The excerpt above is included to give a flavor for Paglia’s writing, but Sexual Personae is impossible to effectively excerpt from, since the book moves from analyses of ancient times up to the late 19th Century, and although common threads bind various sections together it is easy to lose sight of how exactly someone like, say, Emily Dickinson is related to Goethe. I can’t imagine many people will read or want to read the whole book from beginning to end; it covers a fabulous number of artists and periods, and for me the 19th Century and Romantic artists were the least interesting, though you may of course differ. The long introduction and the strongest chapters more than make up for the weakest ones. Even if I had or wanted to develop the knowledge necessary to write such a book I doubt I’d be able to sustain sufficient interest.

Contemporary humanities scholarship has become too focused on pedantry and minutia at the expense of being interesting. Perhaps humanities scholarship has always been like this but the problems are especially evident in an era when relatively few scholars appear to even believe that such a thing as “good writing” can exist. Still, I would like to see a stronger emphasis on “being interesting” and personal experience in most humanities journals.

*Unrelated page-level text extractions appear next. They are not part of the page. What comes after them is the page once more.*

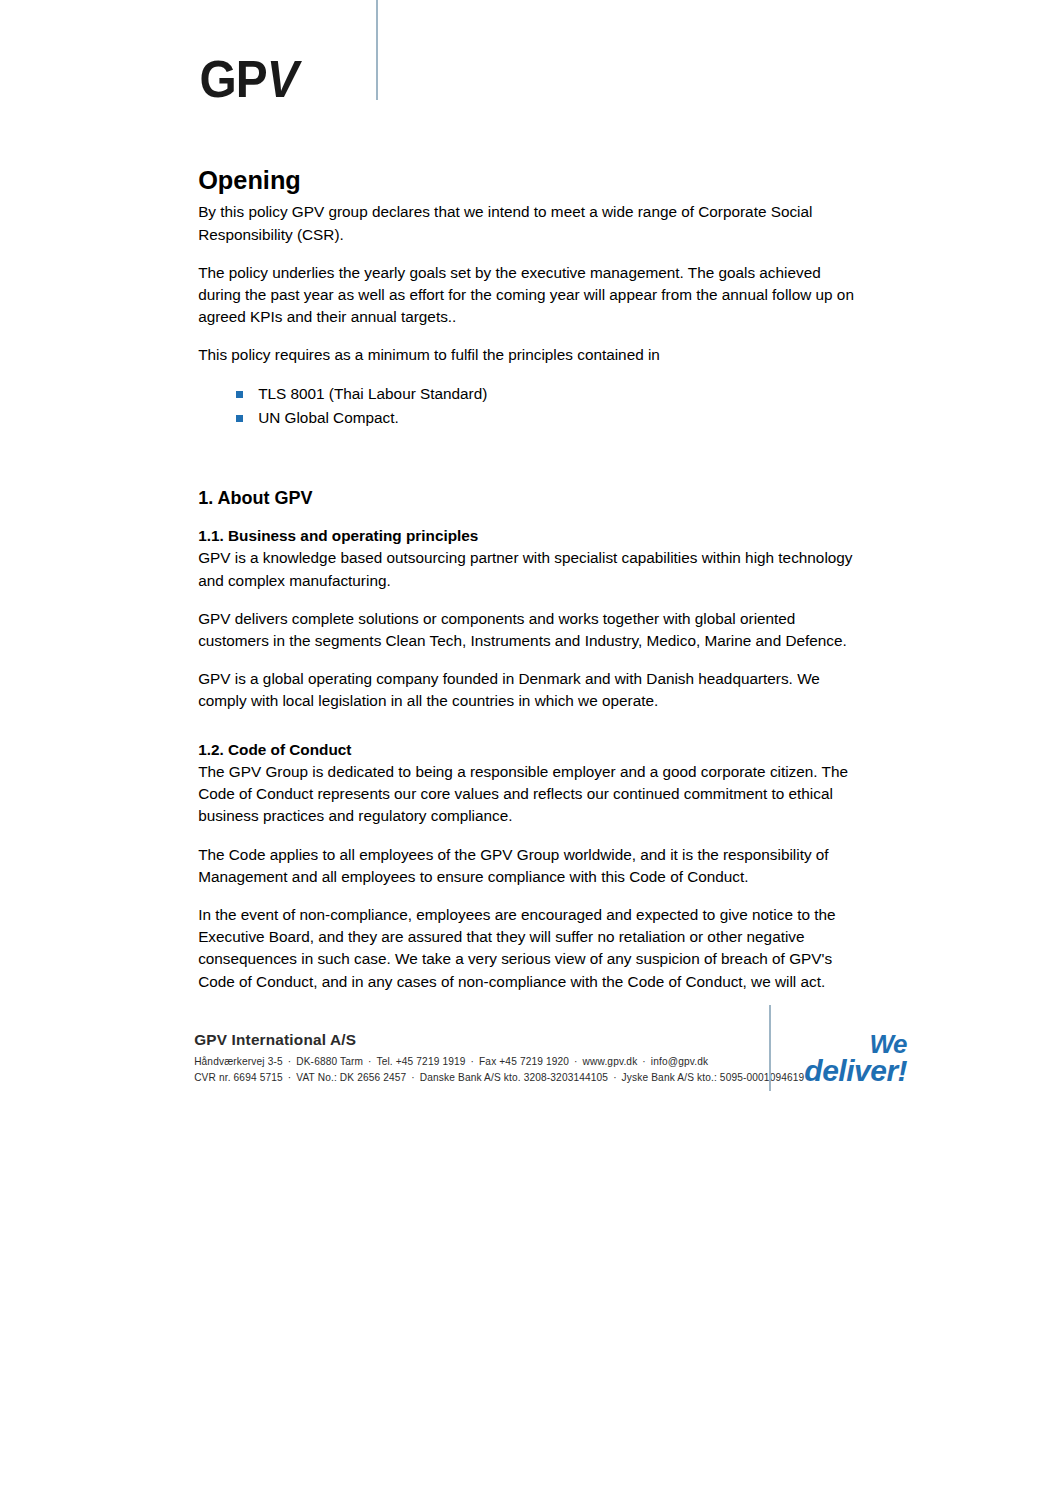GPV
Opening
By this policy GPV group declares that we intend to meet a wide range of Corporate Social Responsibility (CSR).
The policy underlies the yearly goals set by the executive management. The goals achieved during the past year as well as effort for the coming year will appear from the annual follow up on agreed KPIs and their annual targets..
This policy requires as a minimum to fulfil the principles contained in
TLS 8001 (Thai Labour Standard)
UN Global Compact.
1. About GPV
1.1. Business and operating principles
GPV is a knowledge based outsourcing partner with specialist capabilities within high technology and complex manufacturing.
GPV delivers complete solutions or components and works together with global oriented customers in the segments Clean Tech, Instruments and Industry, Medico, Marine and Defence.
GPV is a global operating company founded in Denmark and with Danish headquarters. We comply with local legislation in all the countries in which we operate.
1.2. Code of Conduct
The GPV Group is dedicated to being a responsible employer and a good corporate citizen. The Code of Conduct represents our core values and reflects our continued commitment to ethical business practices and regulatory compliance.
The Code applies to all employees of the GPV Group worldwide, and it is the responsibility of Management and all employees to ensure compliance with this Code of Conduct.
In the event of non-compliance, employees are encouraged and expected to give notice to the Executive Board, and they are assured that they will suffer no retaliation or other negative consequences in such case. We take a very serious view of any suspicion of breach of GPV's Code of Conduct, and in any cases of non-compliance with the Code of Conduct, we will act.
GPV International A/S
Håndværkervej 3-5 · DK-6880 Tarm · Tel. +45 7219 1919 · Fax +45 7219 1920 · www.gpv.dk · info@gpv.dk
CVR nr. 6694 5715 · VAT No.: DK 2656 2457 · Danske Bank A/S kto. 3208-3203144105 · Jyske Bank A/S kto.: 5095-0001094619
We deliver!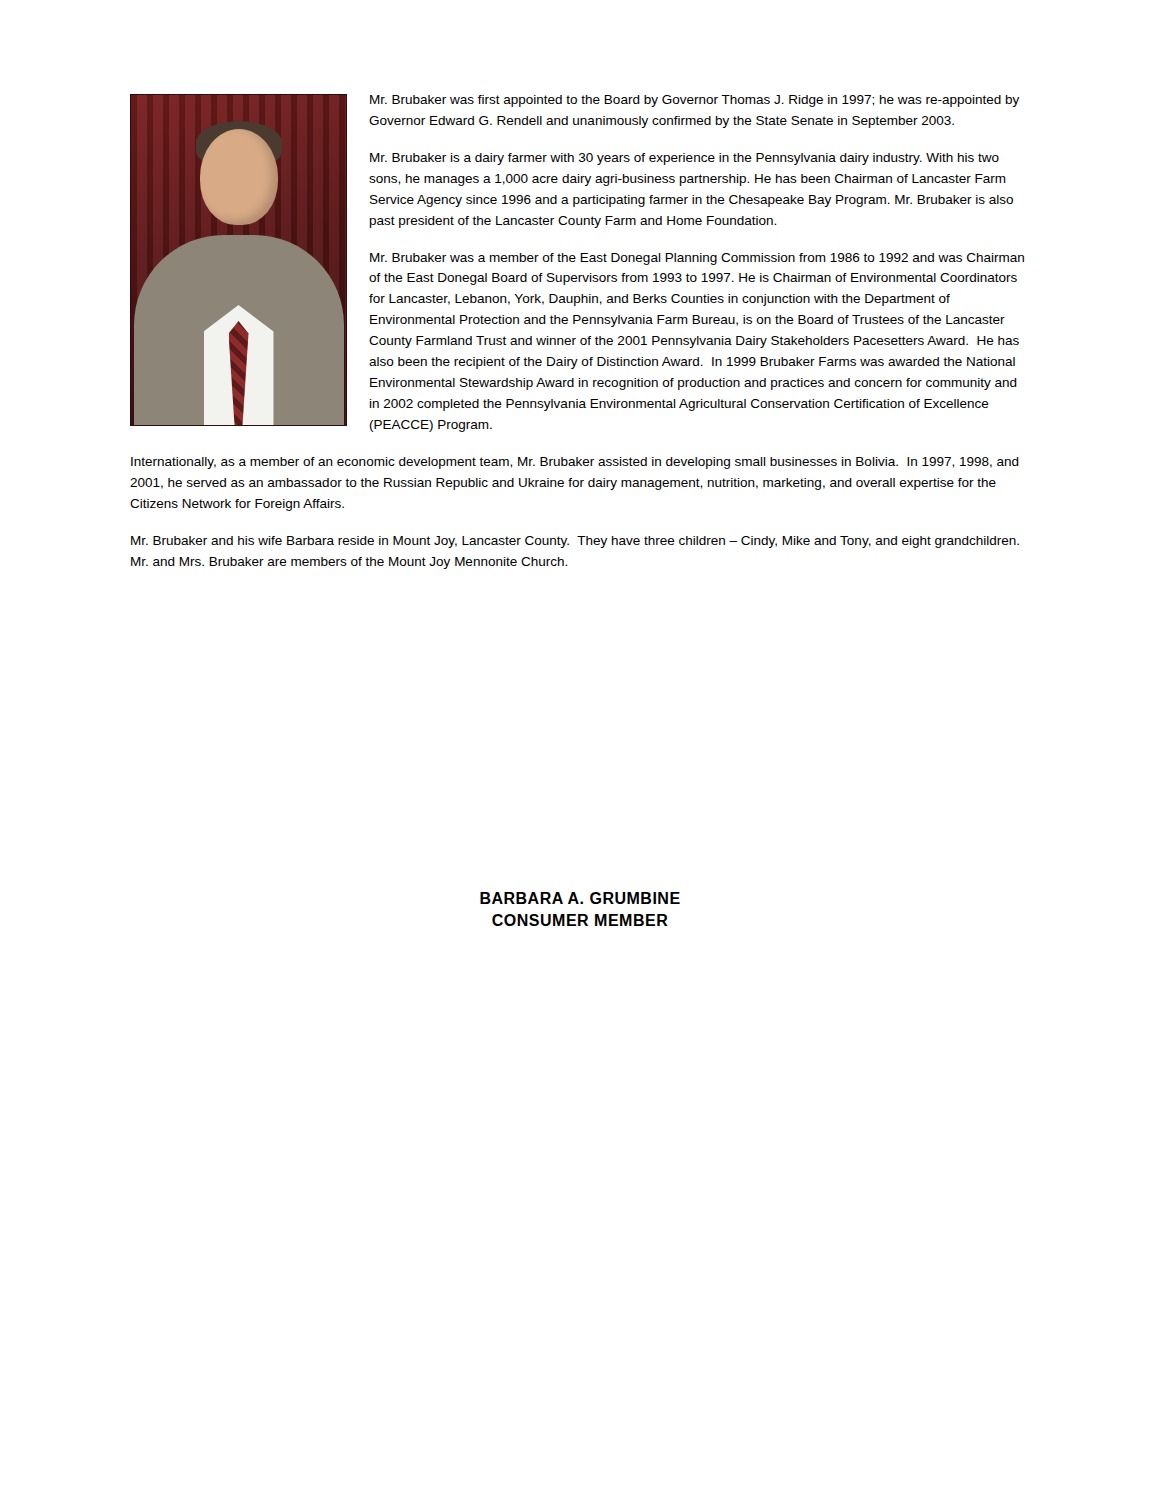Mr. Brubaker was first appointed to the Board by Governor Thomas J. Ridge in 1997; he was re-appointed by Governor Edward G. Rendell and unanimously confirmed by the State Senate in September 2003.
Mr. Brubaker is a dairy farmer with 30 years of experience in the Pennsylvania dairy industry. With his two sons, he manages a 1,000 acre dairy agri-business partnership. He has been Chairman of Lancaster Farm Service Agency since 1996 and a participating farmer in the Chesapeake Bay Program. Mr. Brubaker is also past president of the Lancaster County Farm and Home Foundation.
Mr. Brubaker was a member of the East Donegal Planning Commission from 1986 to 1992 and was Chairman of the East Donegal Board of Supervisors from 1993 to 1997. He is Chairman of Environmental Coordinators for Lancaster, Lebanon, York, Dauphin, and Berks Counties in conjunction with the Department of Environmental Protection and the Pennsylvania Farm Bureau, is on the Board of Trustees of the Lancaster County Farmland Trust and winner of the 2001 Pennsylvania Dairy Stakeholders Pacesetters Award. He has also been the recipient of the Dairy of Distinction Award. In 1999 Brubaker Farms was awarded the National Environmental Stewardship Award in recognition of production and practices and concern for community and in 2002 completed the Pennsylvania Environmental Agricultural Conservation Certification of Excellence (PEACCE) Program.
Internationally, as a member of an economic development team, Mr. Brubaker assisted in developing small businesses in Bolivia. In 1997, 1998, and 2001, he served as an ambassador to the Russian Republic and Ukraine for dairy management, nutrition, marketing, and overall expertise for the Citizens Network for Foreign Affairs.
Mr. Brubaker and his wife Barbara reside in Mount Joy, Lancaster County. They have three children – Cindy, Mike and Tony, and eight grandchildren. Mr. and Mrs. Brubaker are members of the Mount Joy Mennonite Church.
BARBARA A. GRUMBINE
CONSUMER MEMBER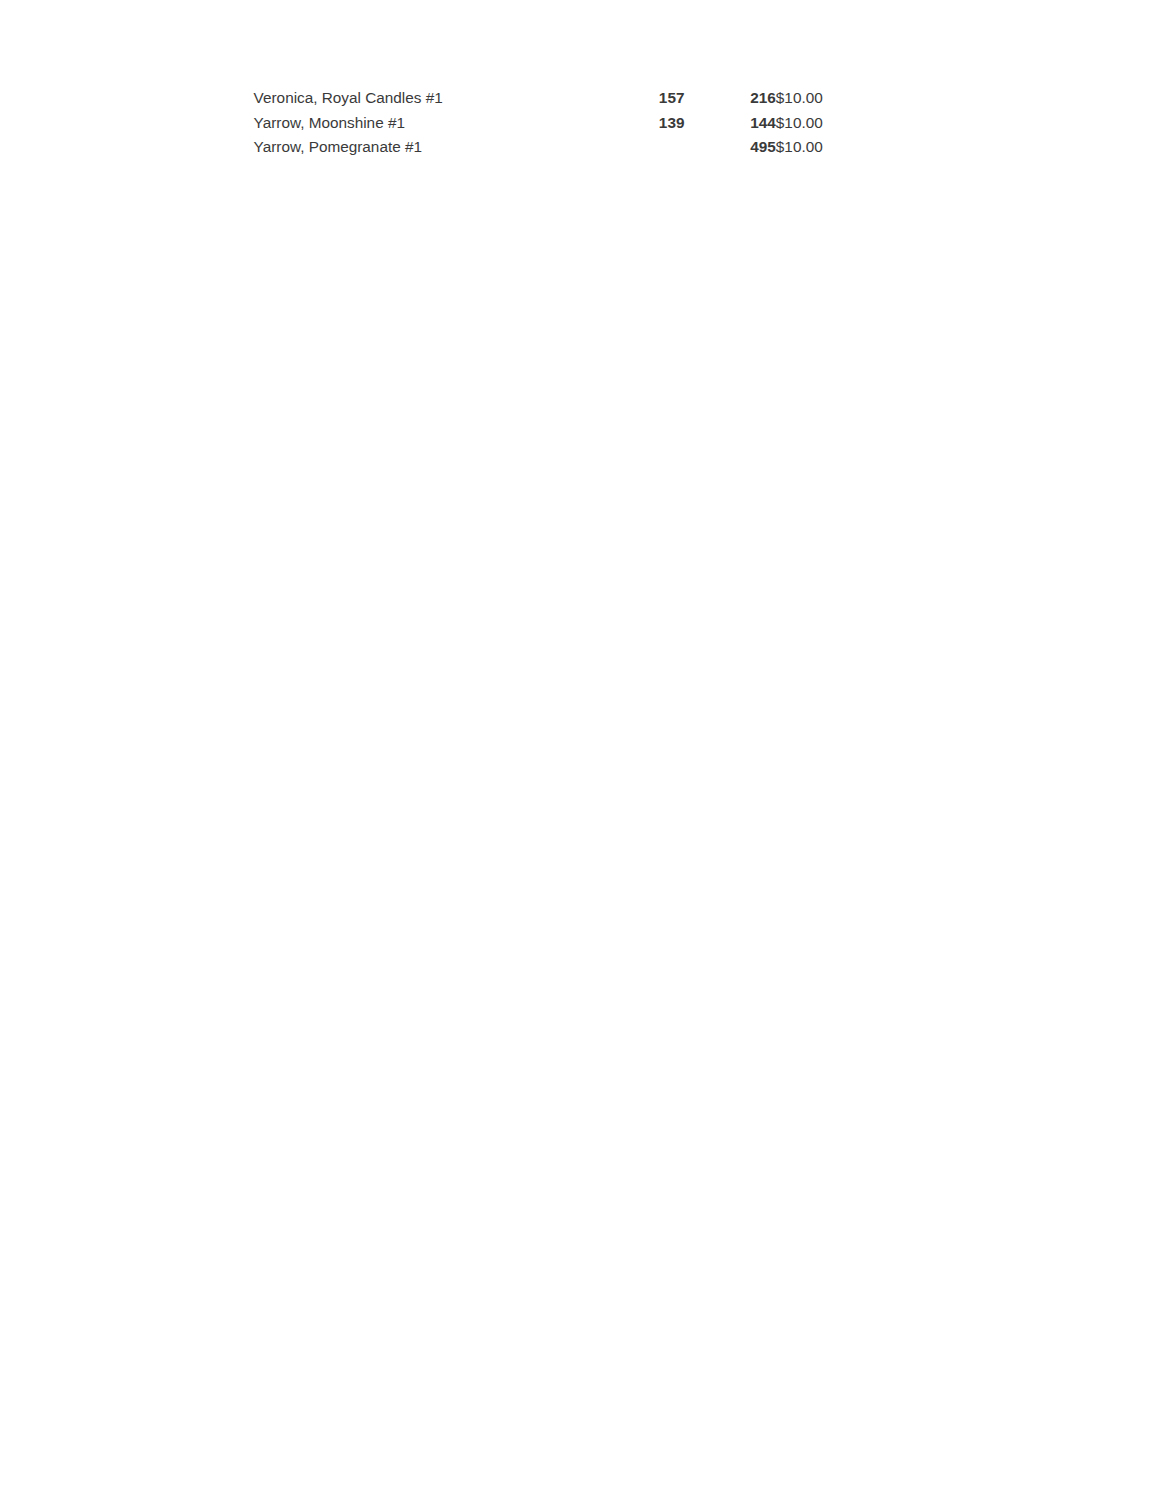| Veronica, Royal Candles #1 | 157 | 216 | $10.00 |
| Yarrow, Moonshine #1 | 139 | 144 | $10.00 |
| Yarrow, Pomegranate #1 | | 495 | $10.00 |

In talking with English professors at conferences about Harold Bloom, I’m struck by their high, level of hostility.

Not all sections are equally strong; the sections on Shakespeare, Sade, and Spencer are amazing, but the closer Paglia draws to the present the less plausible her interpretations become. But her attention to myth, to pattern, and to the ways art and life draw on each other excuse other flaws, which may be the flipside of strengths. As noted above, however, the number of fascinating moments is high:

Theatrical self-transformation, a seductive principle of our time, can never be reconciled with our time. From antiquity on, professional theater has been under a moral cloud. Autocrat, artist, actor: freedom of persona is magical but destabilizing. [. . .] Art remains an avenue of escape from morality. Actors live in illusions; they are skittish shamans, drenched in being.

and one senses that Sexual Personae is a virtuosic display that needs more attention. Hence this post.